----- Document

Hello, sometimes shutting the motor off and restarting it will make the computer reset everything and anything that may have a glitch in it. There have also been some problems with AC actuators that this will cause to clear up temporarily. The only thing I can come up with that could cause your problem is the Pressure Control Solenoid Valve. This is a component that can cause many different types of trans problems. It has been so prevalent that GM has issued a technical bulletin for the technicians, so they would be aware of it. Replacement requires removal of the trans oil pan. This valve controls the trans line pressure of the fluid and that causes problems when it is not correct. Too much makes harsh shifts, to little let them slip into gear or too soft a shift. The correct way to test it is with a hand held class 2 scan tool like the Tech 2 that the GM dealers use and a line pressure gage. This tool will read the codes, which the valve may or may not set. If it does the service soon light will come on. But the nice thing is that with the scan tool the technician can run function tests on the components inside the trans to see if they are functioning correctly or not. Testing usually costs about an hours labor. Below is some info on the valve from the service manual. I wish I could post the bulletin for you, but the file is so large that the site won't accept it for posting, But the GM technical bulletin number is XXXXX Thanks

Subject:Slips, Harsh Upshift or Garage Shifts, Launch Shudders, Flares, Erratic Shifts and Intermittent Concerns, DTC P1811 or P0748 Set (Replace Pressure Control Solenoid Valve Assembly)

----------

_Set exercise_
Return the part of the post about the pressure control solenoid valve word for word, beginning at the words that have "Subject:Slips, Harsh Upshift" and stopping after "Solenoid Valve Assembly)".

----- Stored records

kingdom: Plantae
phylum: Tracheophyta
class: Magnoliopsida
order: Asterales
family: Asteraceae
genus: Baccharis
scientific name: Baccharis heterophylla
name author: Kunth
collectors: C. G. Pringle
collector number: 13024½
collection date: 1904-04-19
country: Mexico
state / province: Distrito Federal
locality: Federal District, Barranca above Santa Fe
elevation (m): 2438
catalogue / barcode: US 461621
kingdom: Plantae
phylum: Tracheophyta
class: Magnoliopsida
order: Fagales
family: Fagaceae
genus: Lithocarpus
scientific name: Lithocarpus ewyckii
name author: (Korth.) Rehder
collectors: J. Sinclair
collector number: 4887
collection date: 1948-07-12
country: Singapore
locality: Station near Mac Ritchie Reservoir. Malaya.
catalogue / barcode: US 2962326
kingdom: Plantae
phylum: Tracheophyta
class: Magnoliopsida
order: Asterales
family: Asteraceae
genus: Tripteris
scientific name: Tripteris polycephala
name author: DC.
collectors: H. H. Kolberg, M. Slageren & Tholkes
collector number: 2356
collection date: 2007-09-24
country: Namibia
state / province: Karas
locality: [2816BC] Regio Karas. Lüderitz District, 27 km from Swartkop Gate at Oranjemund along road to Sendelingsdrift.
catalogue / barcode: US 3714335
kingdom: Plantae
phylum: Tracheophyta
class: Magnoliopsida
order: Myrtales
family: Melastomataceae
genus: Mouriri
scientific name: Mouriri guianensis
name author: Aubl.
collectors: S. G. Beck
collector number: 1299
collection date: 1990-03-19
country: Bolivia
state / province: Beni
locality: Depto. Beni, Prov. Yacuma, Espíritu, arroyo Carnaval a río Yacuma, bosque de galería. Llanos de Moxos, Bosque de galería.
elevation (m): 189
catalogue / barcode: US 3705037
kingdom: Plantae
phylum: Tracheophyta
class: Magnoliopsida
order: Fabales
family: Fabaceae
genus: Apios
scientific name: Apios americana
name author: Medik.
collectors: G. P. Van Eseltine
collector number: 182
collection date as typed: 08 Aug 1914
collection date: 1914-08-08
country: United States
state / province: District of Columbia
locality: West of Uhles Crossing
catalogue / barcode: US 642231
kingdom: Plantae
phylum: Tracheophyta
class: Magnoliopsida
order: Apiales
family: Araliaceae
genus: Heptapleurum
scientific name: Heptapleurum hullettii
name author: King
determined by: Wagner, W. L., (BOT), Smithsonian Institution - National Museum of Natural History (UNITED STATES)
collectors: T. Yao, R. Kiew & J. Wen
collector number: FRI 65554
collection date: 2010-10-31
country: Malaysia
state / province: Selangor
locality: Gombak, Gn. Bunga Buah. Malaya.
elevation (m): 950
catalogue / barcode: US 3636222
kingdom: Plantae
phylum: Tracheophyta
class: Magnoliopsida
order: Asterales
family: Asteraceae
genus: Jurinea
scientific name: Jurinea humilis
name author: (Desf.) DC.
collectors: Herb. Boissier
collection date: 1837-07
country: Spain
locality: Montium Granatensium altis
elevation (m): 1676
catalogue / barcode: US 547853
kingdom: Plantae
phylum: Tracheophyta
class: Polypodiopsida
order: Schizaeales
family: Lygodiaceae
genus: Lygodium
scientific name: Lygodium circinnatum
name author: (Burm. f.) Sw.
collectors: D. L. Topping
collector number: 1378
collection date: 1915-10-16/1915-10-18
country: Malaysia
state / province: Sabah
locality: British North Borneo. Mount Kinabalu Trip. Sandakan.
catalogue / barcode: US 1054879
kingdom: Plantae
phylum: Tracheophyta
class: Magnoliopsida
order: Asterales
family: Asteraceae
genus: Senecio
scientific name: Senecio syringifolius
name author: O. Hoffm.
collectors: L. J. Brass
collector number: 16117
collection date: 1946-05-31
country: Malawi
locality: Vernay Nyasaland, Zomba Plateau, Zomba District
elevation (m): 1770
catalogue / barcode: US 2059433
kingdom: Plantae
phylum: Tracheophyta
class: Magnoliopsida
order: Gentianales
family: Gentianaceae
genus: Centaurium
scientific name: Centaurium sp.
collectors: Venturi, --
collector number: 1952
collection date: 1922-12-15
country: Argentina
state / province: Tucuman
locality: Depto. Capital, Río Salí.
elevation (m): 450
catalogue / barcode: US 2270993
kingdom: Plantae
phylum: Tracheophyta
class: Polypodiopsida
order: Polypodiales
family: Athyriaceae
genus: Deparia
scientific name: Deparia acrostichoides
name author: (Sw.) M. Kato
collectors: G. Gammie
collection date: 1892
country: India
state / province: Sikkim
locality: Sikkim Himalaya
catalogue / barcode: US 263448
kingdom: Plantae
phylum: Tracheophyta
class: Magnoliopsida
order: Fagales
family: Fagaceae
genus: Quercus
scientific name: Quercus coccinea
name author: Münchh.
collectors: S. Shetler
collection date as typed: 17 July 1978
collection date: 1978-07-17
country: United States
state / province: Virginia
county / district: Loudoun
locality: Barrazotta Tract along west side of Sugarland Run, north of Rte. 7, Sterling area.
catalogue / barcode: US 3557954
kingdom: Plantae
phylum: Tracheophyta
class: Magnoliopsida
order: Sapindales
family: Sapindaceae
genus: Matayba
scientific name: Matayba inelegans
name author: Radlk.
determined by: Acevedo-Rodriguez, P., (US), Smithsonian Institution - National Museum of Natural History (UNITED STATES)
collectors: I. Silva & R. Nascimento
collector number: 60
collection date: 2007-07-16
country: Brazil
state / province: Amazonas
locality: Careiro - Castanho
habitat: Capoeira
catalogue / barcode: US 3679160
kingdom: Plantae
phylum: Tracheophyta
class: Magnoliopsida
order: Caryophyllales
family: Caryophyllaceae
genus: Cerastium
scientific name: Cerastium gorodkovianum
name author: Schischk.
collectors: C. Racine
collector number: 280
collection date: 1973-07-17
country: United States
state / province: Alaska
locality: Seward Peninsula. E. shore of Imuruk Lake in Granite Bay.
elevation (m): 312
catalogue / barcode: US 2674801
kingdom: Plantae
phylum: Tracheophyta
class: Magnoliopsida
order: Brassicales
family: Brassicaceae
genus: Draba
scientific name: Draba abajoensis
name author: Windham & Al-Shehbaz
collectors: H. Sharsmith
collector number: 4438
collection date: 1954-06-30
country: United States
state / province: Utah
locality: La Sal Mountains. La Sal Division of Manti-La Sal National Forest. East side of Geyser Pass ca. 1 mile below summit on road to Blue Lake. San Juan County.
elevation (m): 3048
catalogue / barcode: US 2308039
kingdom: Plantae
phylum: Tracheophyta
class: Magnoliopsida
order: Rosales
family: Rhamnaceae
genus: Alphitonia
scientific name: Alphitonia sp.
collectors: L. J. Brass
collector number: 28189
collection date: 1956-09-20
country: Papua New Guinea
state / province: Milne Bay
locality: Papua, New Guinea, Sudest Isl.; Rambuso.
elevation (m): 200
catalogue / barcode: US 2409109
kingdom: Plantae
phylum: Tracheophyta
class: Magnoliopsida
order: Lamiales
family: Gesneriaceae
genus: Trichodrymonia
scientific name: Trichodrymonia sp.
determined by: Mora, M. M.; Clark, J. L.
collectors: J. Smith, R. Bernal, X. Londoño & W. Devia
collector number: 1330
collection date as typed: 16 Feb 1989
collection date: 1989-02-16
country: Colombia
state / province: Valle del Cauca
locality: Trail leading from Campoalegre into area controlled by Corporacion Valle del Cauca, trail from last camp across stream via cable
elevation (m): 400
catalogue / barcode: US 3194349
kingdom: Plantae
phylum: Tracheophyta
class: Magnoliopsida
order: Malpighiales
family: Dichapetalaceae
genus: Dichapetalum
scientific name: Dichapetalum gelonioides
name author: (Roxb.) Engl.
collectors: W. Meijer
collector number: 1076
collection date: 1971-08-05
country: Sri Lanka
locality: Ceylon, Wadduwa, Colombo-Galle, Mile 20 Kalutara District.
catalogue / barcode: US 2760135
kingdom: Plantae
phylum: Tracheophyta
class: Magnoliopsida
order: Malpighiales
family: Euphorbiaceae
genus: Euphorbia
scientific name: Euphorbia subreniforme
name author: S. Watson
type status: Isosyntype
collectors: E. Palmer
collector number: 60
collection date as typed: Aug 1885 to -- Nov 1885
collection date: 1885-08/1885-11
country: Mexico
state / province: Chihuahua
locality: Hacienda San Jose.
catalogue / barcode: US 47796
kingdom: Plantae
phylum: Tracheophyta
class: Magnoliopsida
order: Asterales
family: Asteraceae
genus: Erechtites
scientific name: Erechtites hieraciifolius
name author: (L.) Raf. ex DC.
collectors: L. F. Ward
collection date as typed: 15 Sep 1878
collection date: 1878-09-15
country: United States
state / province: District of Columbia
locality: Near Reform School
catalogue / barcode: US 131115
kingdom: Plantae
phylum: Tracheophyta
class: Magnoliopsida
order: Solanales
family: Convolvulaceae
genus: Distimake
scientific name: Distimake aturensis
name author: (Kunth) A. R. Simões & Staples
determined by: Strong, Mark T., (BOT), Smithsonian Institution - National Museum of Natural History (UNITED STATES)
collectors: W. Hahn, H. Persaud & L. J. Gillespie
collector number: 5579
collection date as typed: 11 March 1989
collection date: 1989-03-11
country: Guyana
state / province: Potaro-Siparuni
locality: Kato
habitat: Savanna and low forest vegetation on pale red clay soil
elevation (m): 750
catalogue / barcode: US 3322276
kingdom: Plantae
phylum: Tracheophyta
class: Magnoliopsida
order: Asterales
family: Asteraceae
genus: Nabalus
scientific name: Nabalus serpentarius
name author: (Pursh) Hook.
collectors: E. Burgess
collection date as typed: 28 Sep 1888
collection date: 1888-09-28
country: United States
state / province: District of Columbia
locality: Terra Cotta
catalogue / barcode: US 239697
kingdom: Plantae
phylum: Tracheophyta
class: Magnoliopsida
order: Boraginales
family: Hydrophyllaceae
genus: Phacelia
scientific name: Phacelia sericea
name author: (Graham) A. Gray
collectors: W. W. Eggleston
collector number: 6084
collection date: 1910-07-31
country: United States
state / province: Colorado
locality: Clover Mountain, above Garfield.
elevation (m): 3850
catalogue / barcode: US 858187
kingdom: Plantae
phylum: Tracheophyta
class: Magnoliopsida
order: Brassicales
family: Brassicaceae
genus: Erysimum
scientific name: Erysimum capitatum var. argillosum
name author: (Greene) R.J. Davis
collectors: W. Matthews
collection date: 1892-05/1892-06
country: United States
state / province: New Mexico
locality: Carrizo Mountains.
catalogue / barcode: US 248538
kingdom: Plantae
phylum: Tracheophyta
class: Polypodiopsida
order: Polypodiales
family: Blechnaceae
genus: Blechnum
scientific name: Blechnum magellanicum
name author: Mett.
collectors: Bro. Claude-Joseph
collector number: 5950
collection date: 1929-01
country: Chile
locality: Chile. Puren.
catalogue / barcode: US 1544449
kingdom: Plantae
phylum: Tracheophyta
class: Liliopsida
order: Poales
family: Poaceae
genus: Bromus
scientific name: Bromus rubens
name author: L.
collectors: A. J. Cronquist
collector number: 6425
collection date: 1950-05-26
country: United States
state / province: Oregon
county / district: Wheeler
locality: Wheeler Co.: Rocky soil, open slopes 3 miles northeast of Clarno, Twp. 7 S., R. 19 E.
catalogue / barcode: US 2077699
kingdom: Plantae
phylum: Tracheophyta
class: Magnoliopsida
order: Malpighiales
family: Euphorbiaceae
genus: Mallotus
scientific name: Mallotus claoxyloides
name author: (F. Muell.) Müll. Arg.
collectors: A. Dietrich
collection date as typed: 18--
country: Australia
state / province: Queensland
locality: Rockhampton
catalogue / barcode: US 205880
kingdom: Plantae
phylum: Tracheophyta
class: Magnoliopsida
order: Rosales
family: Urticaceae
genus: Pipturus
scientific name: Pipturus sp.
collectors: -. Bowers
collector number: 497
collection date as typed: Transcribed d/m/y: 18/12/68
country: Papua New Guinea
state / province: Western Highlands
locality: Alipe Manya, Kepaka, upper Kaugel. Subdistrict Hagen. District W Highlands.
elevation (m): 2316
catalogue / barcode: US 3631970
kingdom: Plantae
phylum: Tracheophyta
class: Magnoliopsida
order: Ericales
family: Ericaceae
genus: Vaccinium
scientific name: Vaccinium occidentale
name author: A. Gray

----------

_Result of this task_
Subject:Slips, Harsh Upshift or Garage Shifts, Launch Shudders, Flares, Erratic Shifts and Intermittent Concerns, DTC P1811 or P0748 Set (Replace Pressure Control Solenoid Valve Assembly)